Berbagai isu strategis menjadi pembahasan dalam forum tersebut, mulai dari perkembangan situasi keamanan dan ketertiban masyarakat (kamtibmas), ancaman kejahatan transnasional, pengamanan wilayah perbatasan, keamanan maritim, hingga upaya menjaga stabilitas daerah di tengah perubahan lingkungan strategis yang terus berkembang.
Selain menjadi wadah diskusi, kegiatan ini juga dimanfaatkan sebagai sarana bertukar pandangan serta menyamakan persepsi antarinstansi guna meningkatkan efektivitas pelaksanaan tugas masing-masing dalam menjaga keamanan dan mendukung pembangunan daerah.
Keikutsertaan Kodaeral IV dalam forum ini menunjukkan komitmen TNI Angkatan Laut untuk terus memperkuat koordinasi dan kerja sama dengan seluruh pemangku kepentingan.
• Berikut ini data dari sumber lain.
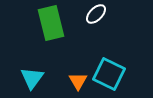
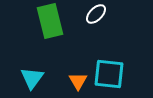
green rectangle: moved 1 px left, 2 px up
cyan square: rotated 20 degrees counterclockwise
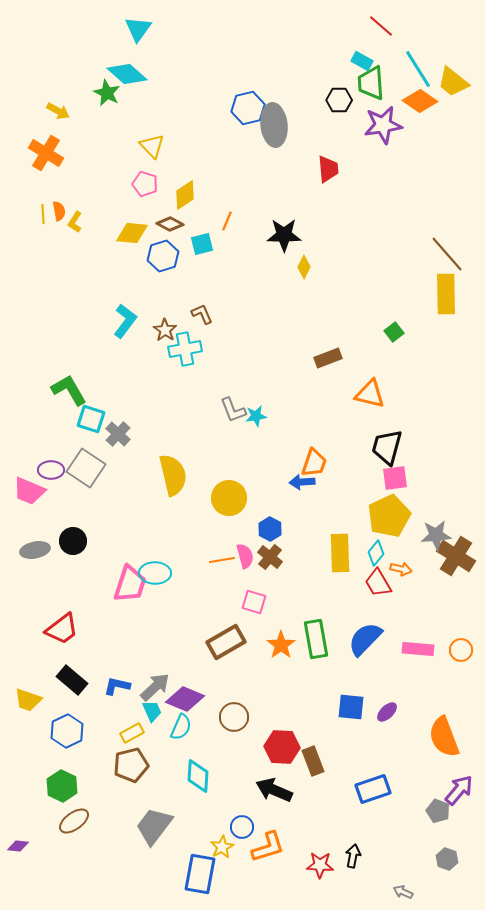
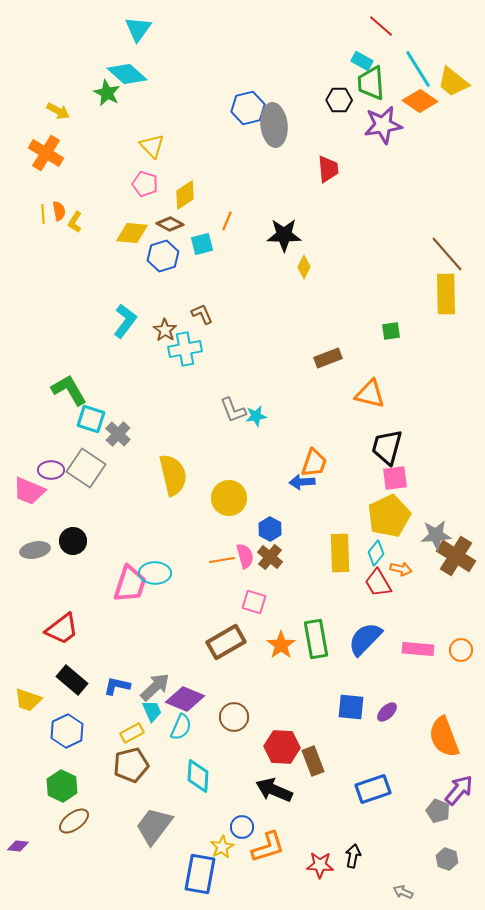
green square at (394, 332): moved 3 px left, 1 px up; rotated 30 degrees clockwise
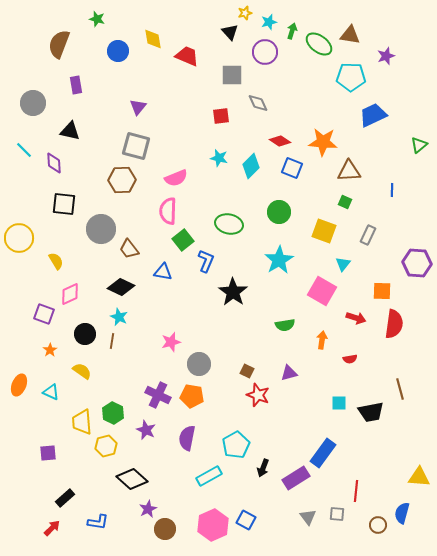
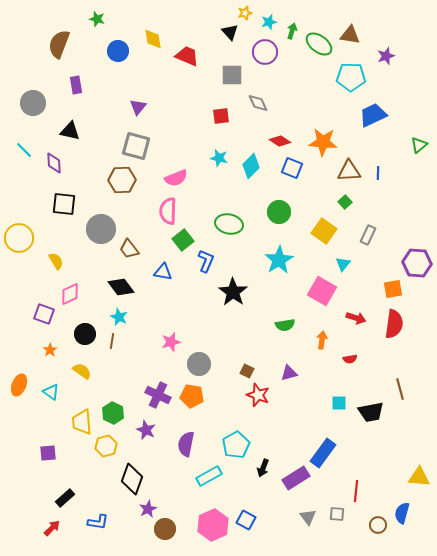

Sinergi tersebut dinilai penting dalam mengantisipasi berbagai potensi gangguan keamanan yang dapat mengancam kedaulatan negara serta kepentingan nasional, khususnya di wilayah Kepulauan Riau yang memiliki karakteristik maritim dan perbatasan.
Melalui kegiatan FGD ini, diharapkan terbangun kesamaan langkah, peningkatan kolaborasi, serta penguatan sinergitas antarinstansi dalam menghadapi berbagai tantangan keamanan. Dengan demikian, stabilitas wilayah Kepulauan Riau dapat terus terjaga sebagai salah satu kawasan strategis Indonesia yang berada di jalur perdagangan internasional dan wilayah perbatasan negara.